Records from a dataset:
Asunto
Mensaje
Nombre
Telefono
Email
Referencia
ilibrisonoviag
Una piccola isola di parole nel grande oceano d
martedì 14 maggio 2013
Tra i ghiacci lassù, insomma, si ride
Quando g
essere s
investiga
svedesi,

EXERCISE REQUIREMENTS: Reproduce the data in full, exactly as presented.

YOUR RESPONSE:
Asunto
Mensaje
Nombre
Telefono
Email
Referencia
ilibrisonoviag
Una piccola isola di parole nel grande oceano d
martedì 14 maggio 2013
Tra i ghiacci lassù, insomma, si ride
Quando g
essere s
investiga
svedesi,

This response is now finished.